The number of large-scale projects to capture and bury carbon dioxide has fallen to 65 from 75 over the past year, a worldwide survey has found, despite a consensus among scientists and engineers that such projects are essential to meet international goals for slowing the buildup of climate-changing gases.
The survey was released on Thursday in Seoul, South Korea, by the Global CCS Institute, which is based in Canberra, Australia.
Since the previous survey a year ago, five projects have been canceled, one reduced in size and seven postponed, while three have been added, the report said.
The leader in capture and sequestration, as the technique is known, is the US, it said, although that is mostly because of the use of carbon dioxide for stimulating oil flow out of old wells.

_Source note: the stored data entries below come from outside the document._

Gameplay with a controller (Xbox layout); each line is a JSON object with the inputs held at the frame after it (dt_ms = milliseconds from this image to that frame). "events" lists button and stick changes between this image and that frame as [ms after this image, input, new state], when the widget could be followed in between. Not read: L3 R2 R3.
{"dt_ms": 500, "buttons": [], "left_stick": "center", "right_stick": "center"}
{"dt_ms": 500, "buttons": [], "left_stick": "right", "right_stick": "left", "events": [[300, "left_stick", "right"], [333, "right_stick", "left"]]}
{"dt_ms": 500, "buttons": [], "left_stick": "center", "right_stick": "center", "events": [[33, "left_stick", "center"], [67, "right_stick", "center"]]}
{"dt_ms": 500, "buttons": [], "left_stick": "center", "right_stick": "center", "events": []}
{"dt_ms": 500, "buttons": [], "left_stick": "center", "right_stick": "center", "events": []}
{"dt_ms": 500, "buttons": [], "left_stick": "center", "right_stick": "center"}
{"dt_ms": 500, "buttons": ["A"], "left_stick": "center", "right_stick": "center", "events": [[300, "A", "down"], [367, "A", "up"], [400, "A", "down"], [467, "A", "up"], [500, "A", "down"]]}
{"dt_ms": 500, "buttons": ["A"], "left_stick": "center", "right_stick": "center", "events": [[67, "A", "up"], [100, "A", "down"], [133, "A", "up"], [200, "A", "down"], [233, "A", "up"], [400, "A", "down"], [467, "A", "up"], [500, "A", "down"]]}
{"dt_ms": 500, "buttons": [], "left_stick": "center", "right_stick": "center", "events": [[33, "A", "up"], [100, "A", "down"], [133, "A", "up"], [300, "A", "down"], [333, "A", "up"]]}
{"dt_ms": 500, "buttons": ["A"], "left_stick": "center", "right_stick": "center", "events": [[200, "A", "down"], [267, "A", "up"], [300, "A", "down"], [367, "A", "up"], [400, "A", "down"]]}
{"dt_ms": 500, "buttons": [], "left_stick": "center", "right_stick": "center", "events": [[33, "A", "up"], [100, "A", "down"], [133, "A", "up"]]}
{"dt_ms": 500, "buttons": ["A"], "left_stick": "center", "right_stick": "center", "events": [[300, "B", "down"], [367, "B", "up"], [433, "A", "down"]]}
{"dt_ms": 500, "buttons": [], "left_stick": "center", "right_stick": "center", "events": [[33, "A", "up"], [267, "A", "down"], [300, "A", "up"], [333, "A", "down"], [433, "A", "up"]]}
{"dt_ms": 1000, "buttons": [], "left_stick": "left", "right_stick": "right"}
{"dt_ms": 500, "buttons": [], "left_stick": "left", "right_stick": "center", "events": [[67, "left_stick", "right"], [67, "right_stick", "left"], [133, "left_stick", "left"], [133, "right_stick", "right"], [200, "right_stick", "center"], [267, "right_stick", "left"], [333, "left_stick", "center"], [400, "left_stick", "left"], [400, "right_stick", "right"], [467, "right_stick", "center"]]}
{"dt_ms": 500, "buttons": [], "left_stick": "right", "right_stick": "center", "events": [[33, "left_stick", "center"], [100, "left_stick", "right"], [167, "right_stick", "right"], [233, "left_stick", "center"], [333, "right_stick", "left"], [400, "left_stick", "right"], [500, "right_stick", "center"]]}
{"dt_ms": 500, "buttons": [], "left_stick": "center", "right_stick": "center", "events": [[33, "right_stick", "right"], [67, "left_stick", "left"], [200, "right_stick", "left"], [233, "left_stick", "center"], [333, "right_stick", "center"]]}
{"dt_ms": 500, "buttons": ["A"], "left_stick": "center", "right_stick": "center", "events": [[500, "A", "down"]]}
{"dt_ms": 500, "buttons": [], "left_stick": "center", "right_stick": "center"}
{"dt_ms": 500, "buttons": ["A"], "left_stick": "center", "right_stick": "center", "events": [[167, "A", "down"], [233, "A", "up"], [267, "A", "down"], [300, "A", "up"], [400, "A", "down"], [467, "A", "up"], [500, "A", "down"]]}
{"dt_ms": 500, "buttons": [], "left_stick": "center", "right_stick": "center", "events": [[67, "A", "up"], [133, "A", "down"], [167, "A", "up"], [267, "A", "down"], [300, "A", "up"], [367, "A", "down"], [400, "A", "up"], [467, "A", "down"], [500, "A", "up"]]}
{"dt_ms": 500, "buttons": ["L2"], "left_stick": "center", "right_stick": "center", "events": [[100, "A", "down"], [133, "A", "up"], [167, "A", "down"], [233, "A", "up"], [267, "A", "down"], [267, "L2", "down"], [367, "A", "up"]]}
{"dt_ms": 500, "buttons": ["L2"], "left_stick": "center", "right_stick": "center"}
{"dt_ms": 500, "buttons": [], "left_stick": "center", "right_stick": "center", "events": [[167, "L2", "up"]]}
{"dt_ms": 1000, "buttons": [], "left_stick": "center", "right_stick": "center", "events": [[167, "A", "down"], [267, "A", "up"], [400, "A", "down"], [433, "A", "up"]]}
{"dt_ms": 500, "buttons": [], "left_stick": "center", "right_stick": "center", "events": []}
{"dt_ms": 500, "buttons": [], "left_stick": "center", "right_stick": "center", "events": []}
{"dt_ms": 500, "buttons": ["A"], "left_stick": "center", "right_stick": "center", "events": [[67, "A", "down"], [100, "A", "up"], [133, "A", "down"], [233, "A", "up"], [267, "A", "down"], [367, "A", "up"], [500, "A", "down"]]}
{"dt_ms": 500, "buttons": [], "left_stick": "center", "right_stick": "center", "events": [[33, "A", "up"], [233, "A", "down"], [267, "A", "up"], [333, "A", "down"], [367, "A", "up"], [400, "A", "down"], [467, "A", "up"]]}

Otherwise, the US program for capturing carbon dioxide from power plants is lagging.
The International Energy Agency expects carbon capture and storage to rank third among ways to reduce carbon emissions by 2050, behind energy efficiency and the use of renewable sources like solar and wind power, and ahead of nuclear power and a switch to lower-carbon fuels.
The Global CCS Institute’s report, referring to carbon capture and sequestration, found that “while CCS projects are progressing, the pace is well below the level required for CCS to make a substantial contribution to climate change mitigation.”
Among the problems, the report said, is a lack of support for projects that demonstrate new technologies. However, it said that China, with 12 plants at various stages of planning and construction, was “well positioned to influence the future success” of carbon capture. China is now the leading producer of carbon dioxide.
Carbon can be captured from electricity plants that burn coal or natural gas, or from oil refineries and other kinds of industrial plants. The dominant source, though, is coal-fired power plants, and last month the US Environmental Protection Agency proposed rules to limit emissions from new coal plants and said it would also write regulations to reduce emissions from existing facilities.
Yet the technology for capturing carbon has not been proved to work on a commercial scale, either in the US or abroad. The US Department of Energy canceled its main project demonstrating the technology in 2008. It would have turned coal into a mixture of gases and captured the carbon dioxide before combustion. The department eventually started over with a plan to burn coal in pure oxygen so that the flue gases would be nearly pure carbon dioxide. That plan was aided by financing from the federal stimulus program, although construction has not begun.
The institute’s new report said three US projects began operating this year, all based on natural gas. One of them, the Air Products Steam Methane Reformer Enhanced Oil Recovery Project, in Port Arthur, Texas, captures carbon from natural gas that is used in an oil refinery. The second, the Coffeyville Gasification Plant, at an oil refinery in southeast Kansas, sequesters some carbon dioxide and uses it in fertilizer production, and the third project is the Lost Cabin Gas Plant in central Wyoming. Brazil started up one carbon capture plant, for use in an oil field.
Carbon capture and sequestration had been demonstrated at a coal-burning power plant in New Haven, West Virginia, run by American Electric Power. However, the utility shut down the project in 2011 because it could not sell the carbon dioxide or recover the extra cost from its electricity customers, and the equipment consumed so much energy that, at full scale, the project would have sharply cut electricity production.